Это море в полном смысле средиземное, поскольку не сообщается ни с какими другими, хотя в античную эпоху все, кроме Геродота[443] и Птолемея, считали его одним из заливов великого мирового океана. А сообщается ли оно подземными протоками с Персидским заливом или с Черным морем, как утверждают многие, — как знать? Чтобы ответить на такой вопрос, нужно было бы произвести анатомическое вскрытие земного шара. Но где найти такого Морганьи,[444] который с этим справится?

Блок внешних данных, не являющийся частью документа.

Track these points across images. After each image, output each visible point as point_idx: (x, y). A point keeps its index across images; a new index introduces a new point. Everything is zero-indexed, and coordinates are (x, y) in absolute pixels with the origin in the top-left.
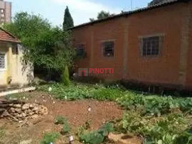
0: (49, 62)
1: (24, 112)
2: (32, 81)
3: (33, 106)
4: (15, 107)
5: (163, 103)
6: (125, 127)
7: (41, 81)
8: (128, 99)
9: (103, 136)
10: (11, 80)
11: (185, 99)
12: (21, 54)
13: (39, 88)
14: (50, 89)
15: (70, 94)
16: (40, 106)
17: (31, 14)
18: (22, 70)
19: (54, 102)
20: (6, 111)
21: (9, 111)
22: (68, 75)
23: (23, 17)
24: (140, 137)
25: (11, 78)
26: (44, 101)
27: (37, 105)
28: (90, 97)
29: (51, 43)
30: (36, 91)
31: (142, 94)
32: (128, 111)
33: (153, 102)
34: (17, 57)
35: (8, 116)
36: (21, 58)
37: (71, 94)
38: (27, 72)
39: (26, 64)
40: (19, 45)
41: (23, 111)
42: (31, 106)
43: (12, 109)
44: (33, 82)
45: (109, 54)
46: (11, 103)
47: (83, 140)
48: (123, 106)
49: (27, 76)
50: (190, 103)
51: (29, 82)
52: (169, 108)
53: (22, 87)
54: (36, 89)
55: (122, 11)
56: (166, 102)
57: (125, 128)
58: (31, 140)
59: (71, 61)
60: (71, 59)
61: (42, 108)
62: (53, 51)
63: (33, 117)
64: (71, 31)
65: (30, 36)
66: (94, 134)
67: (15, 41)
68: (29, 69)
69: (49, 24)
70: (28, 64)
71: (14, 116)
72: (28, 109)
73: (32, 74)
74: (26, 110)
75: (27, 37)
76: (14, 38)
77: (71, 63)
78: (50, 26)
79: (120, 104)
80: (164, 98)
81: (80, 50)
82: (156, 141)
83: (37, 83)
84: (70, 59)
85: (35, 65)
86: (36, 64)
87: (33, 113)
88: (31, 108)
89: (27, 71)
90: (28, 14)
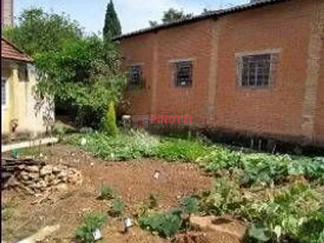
0: (82, 95)
1: (44, 179)
2: (52, 128)
3: (59, 170)
4: (28, 171)
5: (277, 167)
6: (218, 204)
7: (68, 127)
8: (217, 159)
9: (180, 218)
10: (16, 125)
11: (313, 160)
12: (33, 80)
13: (64, 139)
14: (84, 141)
15: (118, 150)
16: (70, 169)
17: (50, 13)
18: (35, 108)
19: (92, 164)
20: (13, 176)
21: (19, 177)
22: (114, 117)
23: (34, 16)
24: (243, 221)
25: (16, 122)
26: (75, 160)
27: (66, 167)
28: (154, 156)
29: (84, 63)
30: (59, 144)
31: (241, 151)
32: (219, 179)
33: (260, 164)
34: (26, 86)
35: (16, 186)
36: (33, 88)
37: (121, 150)
38: (43, 113)
39: (42, 98)
40: (29, 65)
41: (43, 177)
42: (56, 169)
43: (23, 173)
44: (54, 129)
45: (183, 83)
46: (21, 164)
47: (146, 226)
48: (208, 171)
49: (44, 118)
50: (322, 167)
51: (47, 128)
52: (288, 175)
53: (36, 138)
54: (59, 142)
55: (205, 10)
56: (281, 164)
57: (218, 206)
58: (58, 226)
59: (119, 94)
60: (119, 91)
61: (74, 173)
62: (87, 76)
63: (58, 187)
64: (118, 42)
65: (47, 51)
66: (164, 216)
67: (23, 59)
68: (48, 106)
69: (80, 30)
70: (45, 98)
71: (26, 185)
72: (50, 174)
73: (52, 115)
74: (47, 176)
75: (43, 50)
76: (22, 53)
77: (119, 97)
78: (81, 34)
79: (203, 167)
80: (277, 159)
81: (135, 75)
82: (272, 227)
83: (60, 130)
84: (116, 90)
85: (57, 100)
86: (59, 98)
87: (59, 181)
88: (54, 173)
89: (44, 110)
90: (45, 11)
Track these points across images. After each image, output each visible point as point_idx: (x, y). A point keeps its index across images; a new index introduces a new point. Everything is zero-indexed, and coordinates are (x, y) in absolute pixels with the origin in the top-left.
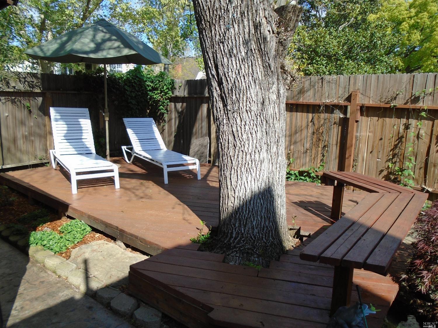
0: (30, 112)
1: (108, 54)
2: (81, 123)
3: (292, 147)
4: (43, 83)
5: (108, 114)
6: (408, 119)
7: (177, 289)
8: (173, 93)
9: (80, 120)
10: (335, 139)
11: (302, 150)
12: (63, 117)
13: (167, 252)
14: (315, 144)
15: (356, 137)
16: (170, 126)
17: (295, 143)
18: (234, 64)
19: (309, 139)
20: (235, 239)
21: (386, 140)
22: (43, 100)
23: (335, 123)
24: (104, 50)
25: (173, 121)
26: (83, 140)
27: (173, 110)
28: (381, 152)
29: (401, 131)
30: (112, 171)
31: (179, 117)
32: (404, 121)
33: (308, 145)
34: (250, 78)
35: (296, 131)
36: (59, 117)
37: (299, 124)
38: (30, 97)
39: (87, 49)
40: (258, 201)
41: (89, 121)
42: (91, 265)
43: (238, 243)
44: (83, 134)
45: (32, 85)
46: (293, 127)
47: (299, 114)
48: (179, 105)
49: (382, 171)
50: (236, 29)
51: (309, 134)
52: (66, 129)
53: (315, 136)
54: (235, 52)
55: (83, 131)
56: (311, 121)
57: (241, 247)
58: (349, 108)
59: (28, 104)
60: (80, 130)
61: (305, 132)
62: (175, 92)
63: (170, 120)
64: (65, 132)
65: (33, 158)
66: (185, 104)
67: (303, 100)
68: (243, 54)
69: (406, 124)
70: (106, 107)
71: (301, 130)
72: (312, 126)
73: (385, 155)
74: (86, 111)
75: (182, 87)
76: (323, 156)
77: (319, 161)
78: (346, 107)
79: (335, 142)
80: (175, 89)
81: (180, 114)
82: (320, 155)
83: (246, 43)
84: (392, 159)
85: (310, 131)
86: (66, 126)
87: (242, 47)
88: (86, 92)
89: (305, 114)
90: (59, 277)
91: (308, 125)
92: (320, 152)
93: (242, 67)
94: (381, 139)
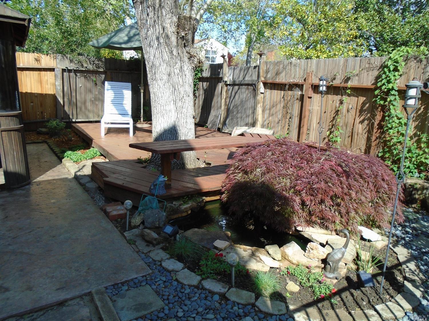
0: (96, 84)
1: (134, 44)
2: (124, 93)
3: (270, 118)
4: (105, 65)
5: (143, 88)
6: (342, 95)
7: (103, 171)
8: (201, 74)
9: (123, 91)
10: (297, 111)
11: (277, 120)
12: (112, 88)
13: (120, 161)
14: (284, 116)
15: (310, 111)
16: (199, 101)
17: (273, 115)
18: (152, 51)
19: (281, 111)
20: (155, 157)
21: (329, 113)
22: (105, 77)
23: (297, 99)
24: (133, 41)
25: (201, 96)
26: (124, 105)
27: (202, 87)
28: (325, 123)
29: (338, 105)
30: (128, 124)
31: (205, 93)
32: (339, 97)
33: (280, 116)
34: (161, 59)
35: (273, 105)
36: (110, 88)
37: (275, 100)
38: (96, 74)
39: (121, 41)
40: (168, 135)
41: (130, 92)
42: (85, 167)
43: (155, 160)
44: (124, 101)
45: (98, 66)
46: (272, 102)
47: (276, 91)
48: (205, 84)
49: (324, 139)
50: (152, 31)
51: (281, 108)
52: (113, 96)
53: (285, 110)
54: (152, 44)
55: (124, 99)
56: (283, 97)
57: (156, 162)
58: (304, 86)
59: (95, 79)
60: (123, 98)
61: (279, 106)
62: (203, 74)
63: (199, 96)
64: (113, 98)
65: (97, 117)
66: (208, 83)
67: (278, 80)
68: (156, 45)
69: (341, 100)
70: (142, 82)
71: (277, 105)
72: (283, 102)
73: (328, 125)
74: (129, 85)
75: (207, 70)
76: (289, 126)
77: (286, 130)
78: (302, 85)
79: (297, 114)
80: (203, 71)
81: (205, 91)
82: (287, 125)
83: (158, 39)
84: (331, 128)
85: (282, 105)
86: (114, 94)
87: (155, 41)
88: (136, 72)
89: (279, 92)
90: (69, 171)
91: (281, 101)
92: (287, 123)
93: (156, 52)
94: (325, 112)
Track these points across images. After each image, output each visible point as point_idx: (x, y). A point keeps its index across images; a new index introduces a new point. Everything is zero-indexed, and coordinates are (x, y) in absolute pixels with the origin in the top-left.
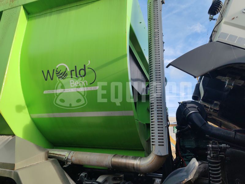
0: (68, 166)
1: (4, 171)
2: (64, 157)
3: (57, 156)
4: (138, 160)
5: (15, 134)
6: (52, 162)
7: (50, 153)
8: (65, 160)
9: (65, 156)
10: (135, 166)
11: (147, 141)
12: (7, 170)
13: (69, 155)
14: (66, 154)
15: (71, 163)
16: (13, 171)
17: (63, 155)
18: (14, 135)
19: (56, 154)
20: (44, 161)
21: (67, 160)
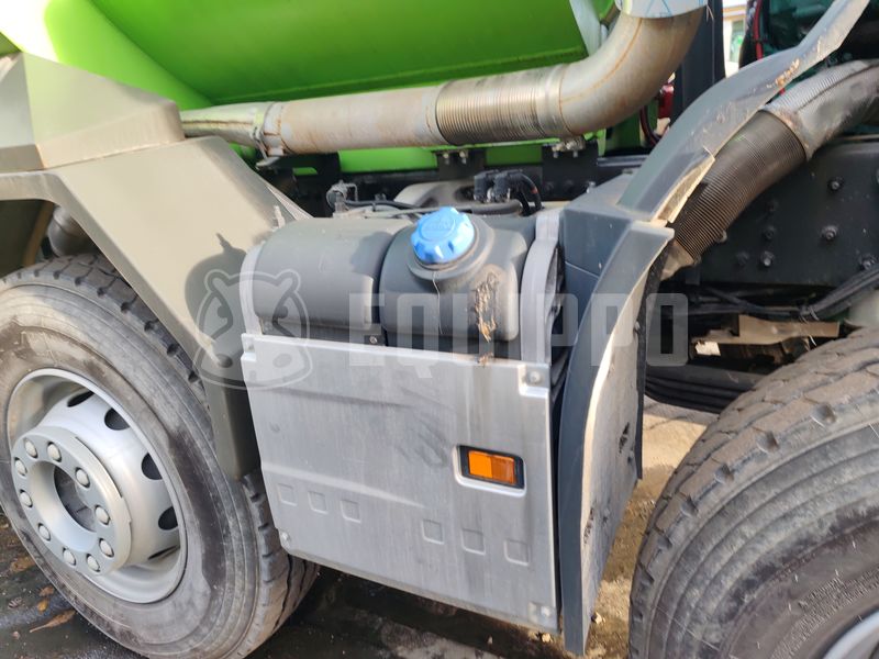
0: (276, 163)
1: (13, 178)
2: (250, 130)
3: (222, 127)
4: (549, 82)
5: (20, 48)
6: (203, 145)
7: (185, 122)
8: (255, 139)
9: (251, 123)
10: (540, 113)
11: (601, 23)
12: (22, 174)
13: (269, 119)
14: (254, 118)
15: (284, 151)
16: (40, 173)
17: (245, 123)
18: (15, 52)
19: (217, 122)
20: (167, 142)
21: (261, 136)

У этого моря нет ни приливов, ни отливов, оно и не может их иметь, будучи изолированным и нешироким. Воды в нем соленые, и они столь глубоки, что на совсем малом расстоянии от побережья уже невозможно достать до дна. Никто не видел ни морских чудищ, о которых раньше было столько рассказов, ни рифов, которых так страшились мореходы.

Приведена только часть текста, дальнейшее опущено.